Now that I finished my paper for Reggie’s Worship class, I can (hopefully) make more sense in these theology through music posts. On the concept of freedom, Jeremy Begbie wrote about the goodness of constraints in Theology, Music and Time. There’s this idea that freedom means liberation from all possible constraints, as in that would be a good thing. But we often get our identity and behavior in working within constraints, especially those that we cannot change. Take time, for example. We are all temporal beings, subject to the presentness of existence. We (especially Americans) are constantly in battle with this thing called time…it’s always “working against” us. We treat any boundary as a bad thing. We shouldn’t.

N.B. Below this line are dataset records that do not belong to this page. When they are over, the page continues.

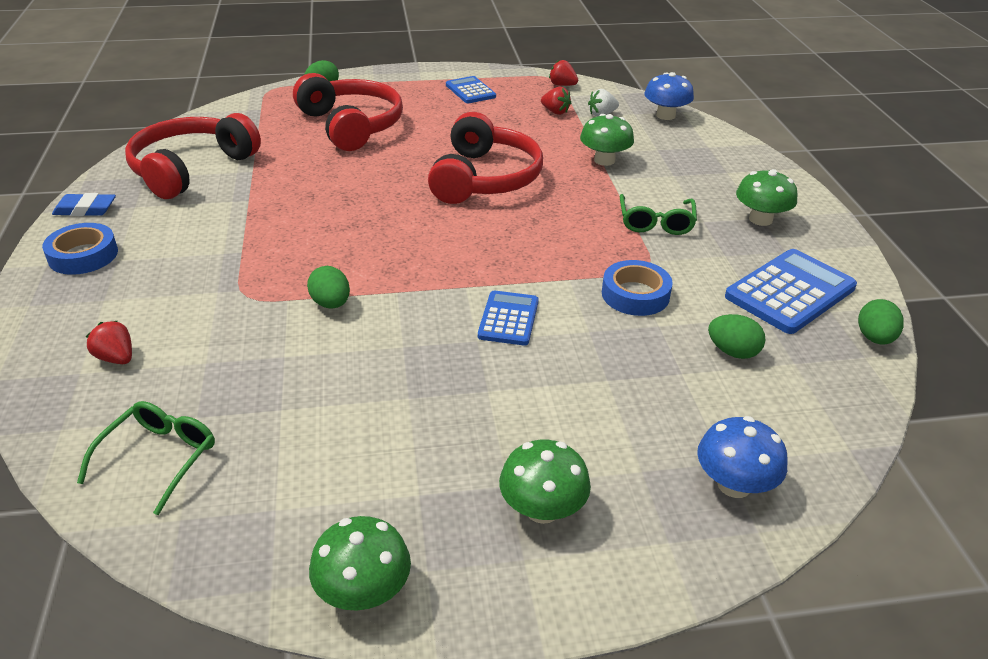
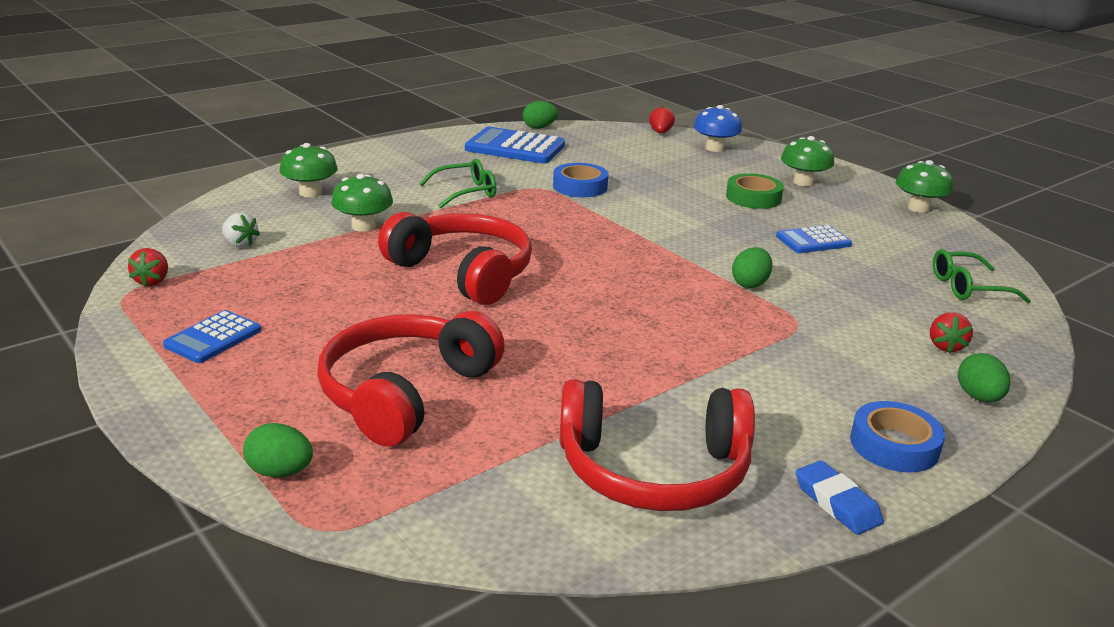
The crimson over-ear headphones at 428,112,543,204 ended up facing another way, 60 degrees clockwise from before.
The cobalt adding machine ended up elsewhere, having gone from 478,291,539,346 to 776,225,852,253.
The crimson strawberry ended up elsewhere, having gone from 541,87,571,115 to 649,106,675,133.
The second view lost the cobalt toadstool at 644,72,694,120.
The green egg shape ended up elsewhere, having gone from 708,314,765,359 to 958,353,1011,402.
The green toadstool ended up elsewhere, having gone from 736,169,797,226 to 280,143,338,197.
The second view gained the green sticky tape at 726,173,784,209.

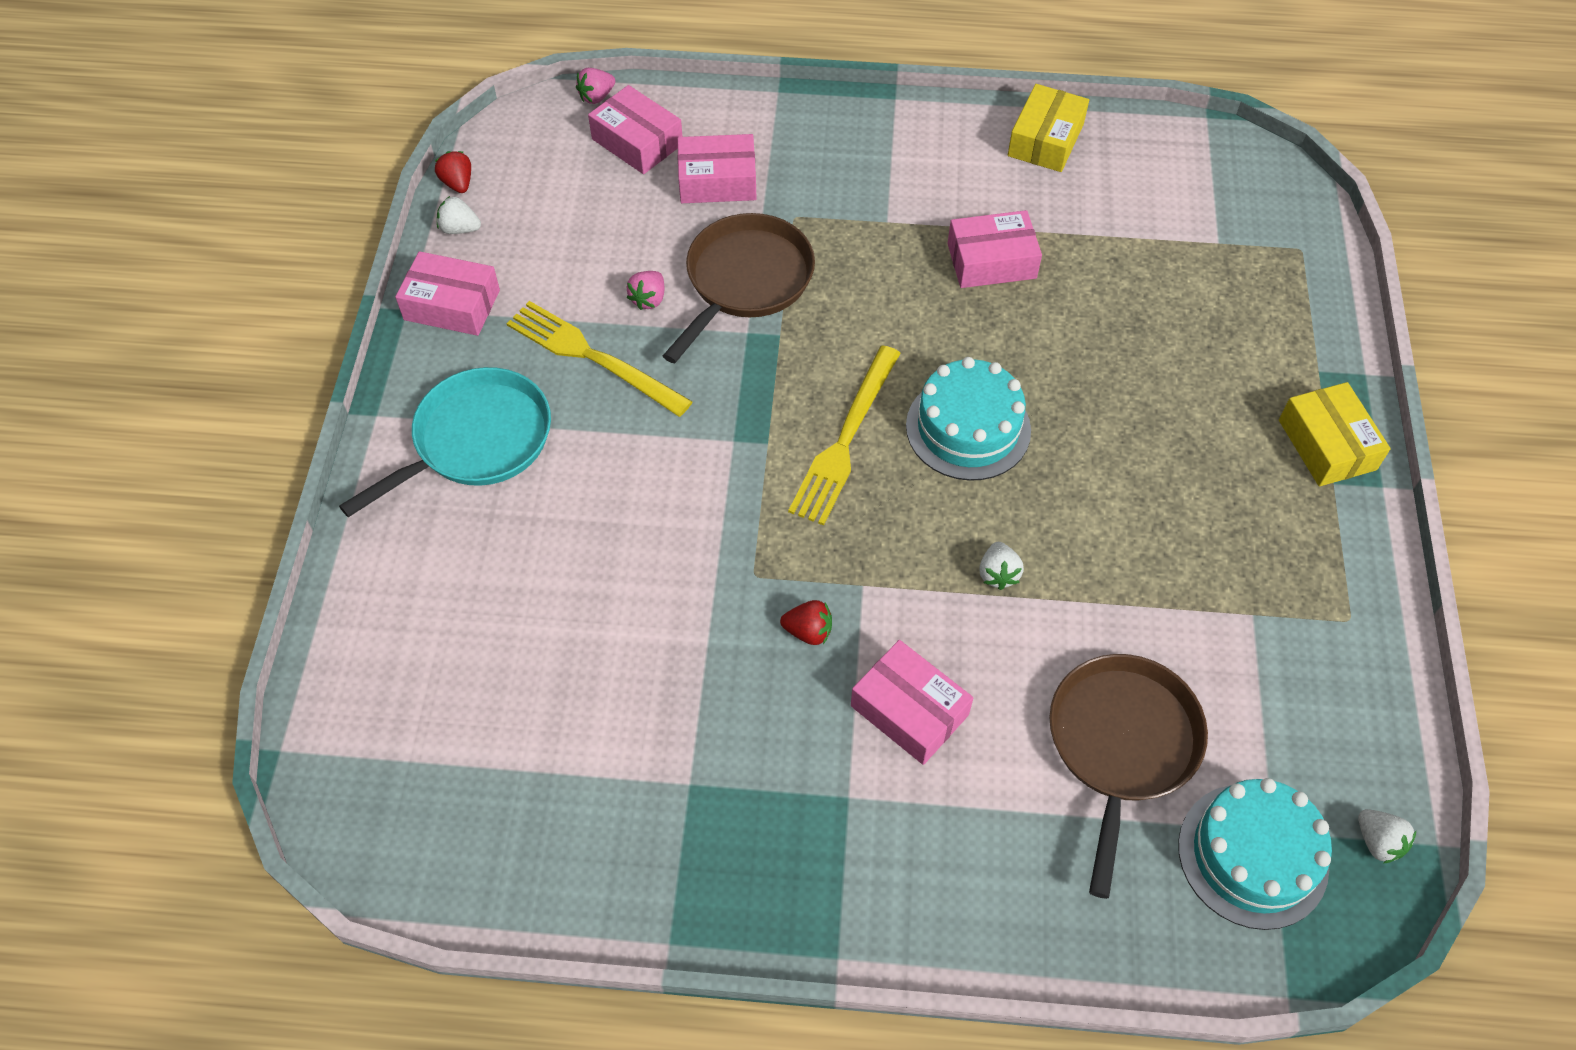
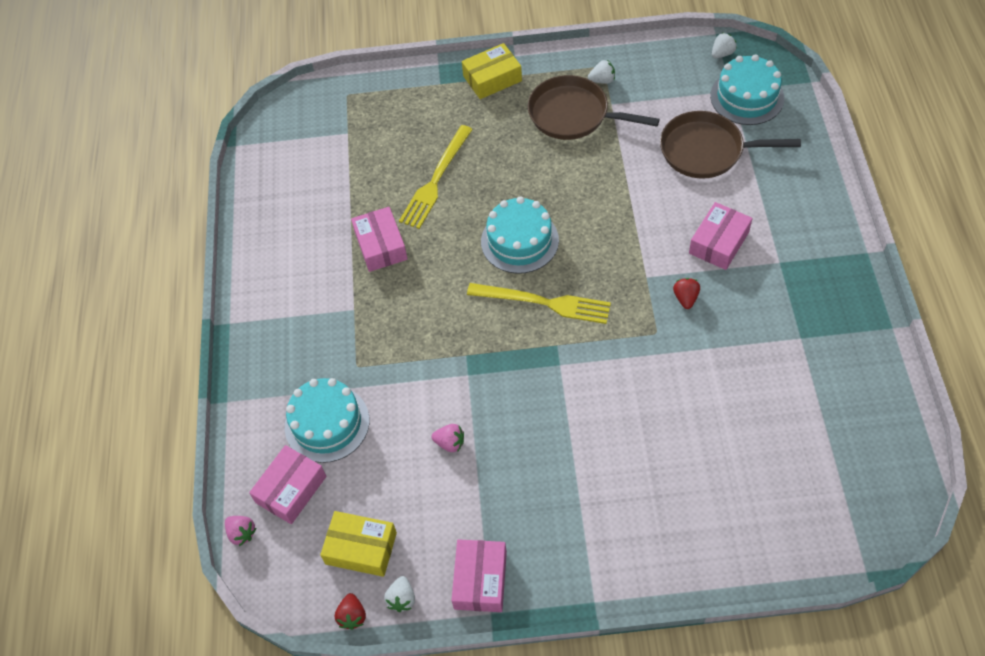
The second view lost the teal frying pan at 339,367,551,517.
The crimson strawberry at 435,151,471,193 ended up facing another way, 60 degrees counterclockwise from before.
The bright yellow dinner fork ended up elsewhere, having gone from 506,301,693,417 to 399,125,473,229.
The dark brown frying pan ended up elsewhere, having gone from 663,213,815,363 to 527,75,660,140.
Where the rosy package stood at 677,134,757,203, the teal layer cake came to stand at 285,378,369,463.
The snow-white strawberry ended up elsewhere, having gone from 979,542,1024,590 to 588,60,615,84.
The bright yellow package ended up elsewhere, having gone from 1008,84,1089,172 to 320,511,397,577.

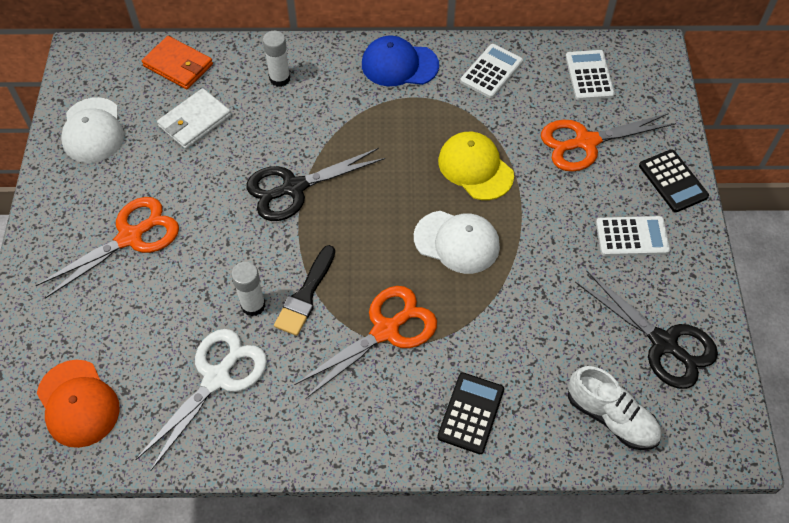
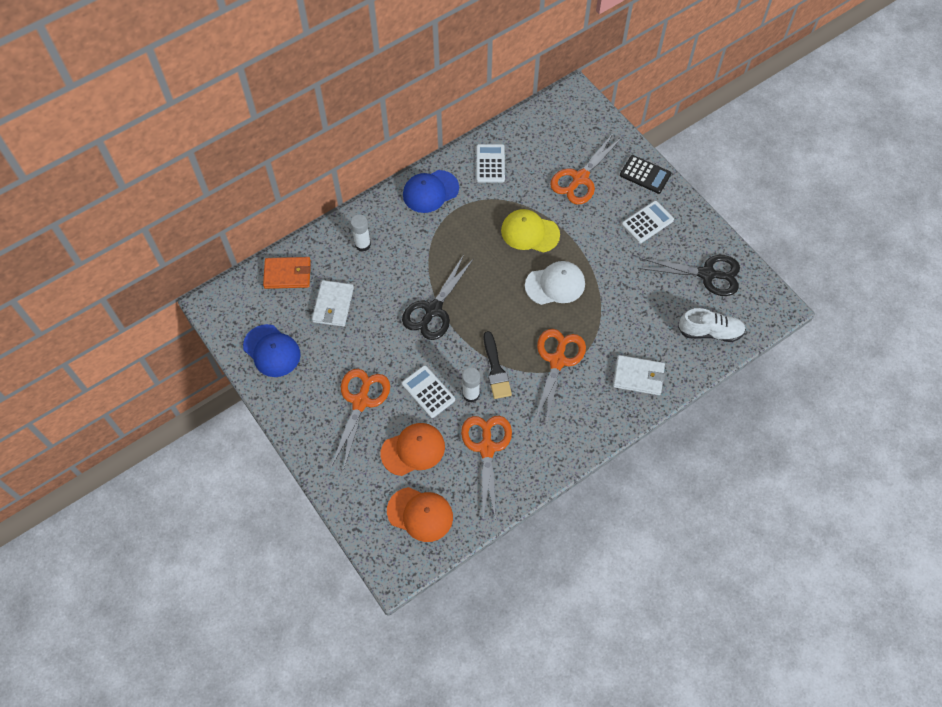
What was the snow-white cap at 61,97,124,163 turned into the cobalt cap at 243,324,301,377.
What was the snow-white pair of scissors at 135,329,267,471 turned into the bright orange pair of scissors at 461,416,512,520.
Where the jet-black adding machine stood at 437,373,504,454, the snow-white billfold came to stand at 613,355,665,395.
The snow-white adding machine ended up elsewhere, having gone from 566,50,615,100 to 402,365,455,418.
The second view gained the bright orange cap at 381,423,445,476.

Time has been created by God, was present before the fall (as far as we assume), and should be a good thing. A very good illustration of this works out in music, especially in jazz improvisation.
We have a time signature, a key, a groove, a pocket, all these things in place to make good music. Once we understand where the boundaries are, what key and time, when to play, when not to play, when to slow down, speed up, get quiet, etc. that is when we can make good music. It’s when the improviser, not paying attention to the band, starts going off in a wild direction, that we would probably classify as bad music. Some people might object, and say, “Well, what about free jazz? There’s often not a specified key or time.” But there are still constraints- one of those constraints would be: make music like it doesn’t have a key or a time.
So the key to real freedom is understanding one’s boundaries in which to live. Listening to where the band is will allow one to create beautiful music.
There’s a lot more that could be said: the importance of practice, how to rightfully test the boundaries, when to “break the rules” (especially in jazz improvisation), but I think this will be good for now.